INSTRUCTIONS FOR THE TASK ->
Each record below should be printed exactly as it was written.
(Beginning of PROVIDED RECORDS)
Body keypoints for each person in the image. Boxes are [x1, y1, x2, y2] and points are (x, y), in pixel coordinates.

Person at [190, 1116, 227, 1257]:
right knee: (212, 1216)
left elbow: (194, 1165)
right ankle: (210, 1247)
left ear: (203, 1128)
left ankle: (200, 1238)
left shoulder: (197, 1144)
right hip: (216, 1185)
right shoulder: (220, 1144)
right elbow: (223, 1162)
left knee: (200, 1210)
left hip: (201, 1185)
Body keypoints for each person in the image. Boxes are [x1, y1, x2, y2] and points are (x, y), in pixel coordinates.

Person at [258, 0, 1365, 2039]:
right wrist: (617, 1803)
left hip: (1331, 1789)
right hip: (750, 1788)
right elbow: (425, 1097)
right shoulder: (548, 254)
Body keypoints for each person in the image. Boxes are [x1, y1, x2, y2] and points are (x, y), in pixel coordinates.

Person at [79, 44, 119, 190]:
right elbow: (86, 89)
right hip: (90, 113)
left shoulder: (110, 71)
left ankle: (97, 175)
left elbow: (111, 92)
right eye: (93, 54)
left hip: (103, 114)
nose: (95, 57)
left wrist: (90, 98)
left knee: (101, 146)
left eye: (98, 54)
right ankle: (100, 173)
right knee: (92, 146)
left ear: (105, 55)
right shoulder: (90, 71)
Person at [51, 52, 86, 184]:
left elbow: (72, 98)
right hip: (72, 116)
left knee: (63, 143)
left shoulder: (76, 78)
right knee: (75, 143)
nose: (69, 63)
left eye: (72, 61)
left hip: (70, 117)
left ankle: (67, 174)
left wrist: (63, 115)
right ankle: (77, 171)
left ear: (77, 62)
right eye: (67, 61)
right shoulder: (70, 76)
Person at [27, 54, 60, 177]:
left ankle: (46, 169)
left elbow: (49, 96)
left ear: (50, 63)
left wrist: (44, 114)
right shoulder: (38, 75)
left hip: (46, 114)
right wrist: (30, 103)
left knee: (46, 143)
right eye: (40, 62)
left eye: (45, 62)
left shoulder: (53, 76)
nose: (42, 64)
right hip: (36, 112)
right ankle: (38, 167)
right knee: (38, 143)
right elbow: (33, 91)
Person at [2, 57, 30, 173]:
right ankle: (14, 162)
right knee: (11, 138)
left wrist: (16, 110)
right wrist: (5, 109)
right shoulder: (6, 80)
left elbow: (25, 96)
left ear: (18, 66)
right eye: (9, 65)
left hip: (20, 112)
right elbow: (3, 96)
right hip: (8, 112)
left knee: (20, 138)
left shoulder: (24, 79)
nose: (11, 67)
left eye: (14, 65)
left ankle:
(End of PROVIDED RECORDS)
YOUR RESPONSE ->
Body keypoints for each person in the image. Boxes are [x1, y1, x2, y2] and points are (x, y), in pixel coordinates.

Person at [190, 1116, 227, 1257]:
right knee: (212, 1216)
left elbow: (194, 1165)
right ankle: (210, 1247)
left ear: (203, 1128)
left ankle: (200, 1238)
left shoulder: (197, 1144)
right hip: (216, 1185)
right shoulder: (220, 1144)
right elbow: (223, 1162)
left knee: (200, 1210)
left hip: (201, 1185)
Body keypoints for each person in the image. Boxes are [x1, y1, x2, y2] and points are (x, y), in pixel coordinates.

Person at [258, 0, 1365, 2039]:
right wrist: (617, 1803)
left hip: (1331, 1789)
right hip: (750, 1788)
right elbow: (425, 1097)
right shoulder: (548, 254)
Body keypoints for each person in the image. Boxes are [x1, y1, x2, y2] and points are (x, y), in pixel coordinates.

Person at [79, 44, 119, 190]:
right elbow: (86, 89)
right hip: (90, 113)
left shoulder: (110, 71)
left ankle: (97, 175)
left elbow: (111, 92)
right eye: (93, 54)
left hip: (103, 114)
nose: (95, 57)
left wrist: (90, 98)
left knee: (101, 146)
left eye: (98, 54)
right ankle: (100, 173)
right knee: (92, 146)
left ear: (105, 55)
right shoulder: (90, 71)
Person at [51, 52, 86, 184]:
left elbow: (72, 98)
right hip: (72, 116)
left knee: (63, 143)
left shoulder: (76, 78)
right knee: (75, 143)
nose: (69, 63)
left eye: (72, 61)
left hip: (70, 117)
left ankle: (67, 174)
left wrist: (63, 115)
right ankle: (77, 171)
left ear: (77, 62)
right eye: (67, 61)
right shoulder: (70, 76)
Person at [27, 54, 60, 177]:
left ankle: (46, 169)
left elbow: (49, 96)
left ear: (50, 63)
left wrist: (44, 114)
right shoulder: (38, 75)
left hip: (46, 114)
right wrist: (30, 103)
left knee: (46, 143)
right eye: (40, 62)
left eye: (45, 62)
left shoulder: (53, 76)
nose: (42, 64)
right hip: (36, 112)
right ankle: (38, 167)
right knee: (38, 143)
right elbow: (33, 91)
Person at [2, 57, 30, 173]:
right ankle: (14, 162)
right knee: (11, 138)
left wrist: (16, 110)
right wrist: (5, 109)
right shoulder: (6, 80)
left elbow: (25, 96)
left ear: (18, 66)
right eye: (9, 65)
left hip: (20, 112)
right elbow: (3, 96)
right hip: (8, 112)
left knee: (20, 138)
left shoulder: (24, 79)
nose: (11, 67)
left eye: (14, 65)
left ankle:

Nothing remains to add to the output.